*** Block opens ***

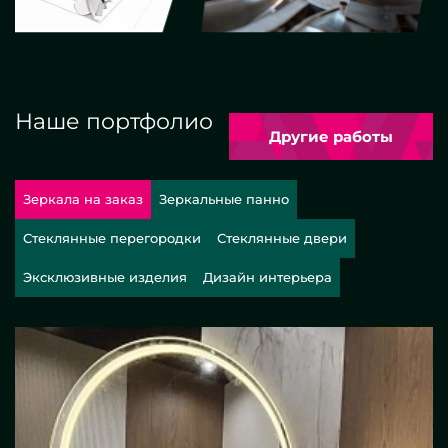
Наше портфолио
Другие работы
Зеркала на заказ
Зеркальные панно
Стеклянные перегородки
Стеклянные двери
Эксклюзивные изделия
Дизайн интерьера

*** Block closes ***

# Your assignment
Can you set out the text lines from the records above as a numbered list, skipping any blank lines and leaving the pictures out?

# Response below
1. Наше портфолио
2. Другие работы
3. Зеркала на заказ
4. Зеркальные панно
5. Стеклянные перегородки
6. Стеклянные двери
7. Эксклюзивные изделия
8. Дизайн интерьера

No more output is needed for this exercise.